[TASK A]
Answer these questions using the passage on moving on from the past:
(i) What was the first approach the writer tried?
(ii) What did the writer do with the letters after writing them?
(iii) According to the writer, what have remorse and unsettled feelings taught and motivated the writer to be?
[TASK B]
Reproduce the passage on moving on from the past, word for word, over the stretch from "Why couldn't I" through "words are useless.".
EXERCISE PASSAGE: Begin
*this resolution is still in-progress.
How does one move on from the past? When so much of how I define myself is founded in my experiences, where do I possibly start in letting go of the negative pieces?
Oddly enough, this was the overwhelming question I faced after my diagnosis. Trying to pull together all my strength somehow made the open wounds I held onto shine through. I was (am) haunted by the ghosts of my past.
Why couldn't I focus on what - and who - was really important? How had my prior healing gone so wrong that I had to be diagnosed with cancer before addressing such deep wounds? I've thought about this a lot since my diagnosis, and a lot of possible solutions have come up.
First, I tried forgiveness - forgiving both myself for the wrong I committed, and others for the wrong they committed. Without meaning or intention, however, words are useless.
Second, I tried writing letters (without sending them). After admitting my own wrongdoing in a sentence or two, I wrote pages of all the reasons why I was still pissed off . I finished the letter feeling angrier and more consumed than when I started.
Finally, I considered reconciling with my ghosts. I have to admit, if this weren't an option, I'd likely have moved on long ago. The fact that a second chance is available eats me alive, no matter how unlikely it is.
Despite all this soul-searching, it's my remorse and unsettled feelings that have taught and motivated me to be more careful and deliberate in the future. There may not be a way for me to snap my fingers and stop regretting actions already committed, but there is a way I can learn from those actions.
The 'moving on' component of this resolution needs some work, but it's reassuring to know that there is one small advantage to dwelling on the past - I am still learning from it long after everyone has (seemingly) moved on.
EXERCISE PASSAGE: End
SOURCE MATERIAL: Begin
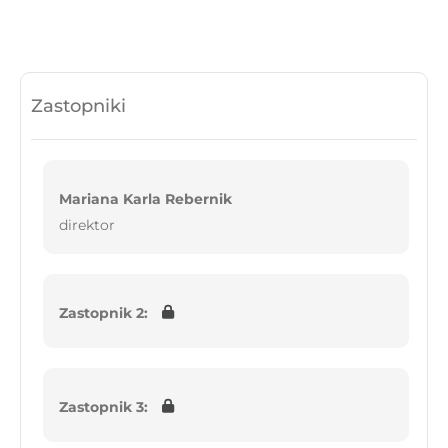
Zastopniki
Mariana Karla Rebernik
direktor
Zastopnik 2:
Zastopnik 3:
SOURCE MATERIAL: End
[EXERCISE RESULT A]
(i) Forgiveness, both of the writer for the wrong the writer committed and of others for the wrong they committed.
(ii) The writer did not send them.
(iii) More careful and deliberate in the future.

[EXERCISE RESULT B]
Why couldn't I focus on what - and who - was really important? How had my prior healing gone so wrong that I had to be diagnosed with cancer before addressing such deep wounds? I've thought about this a lot since my diagnosis, and a lot of possible solutions have come up.
First, I tried forgiveness - forgiving both myself for the wrong I committed, and others for the wrong they committed. Without meaning or intention, however, words are useless.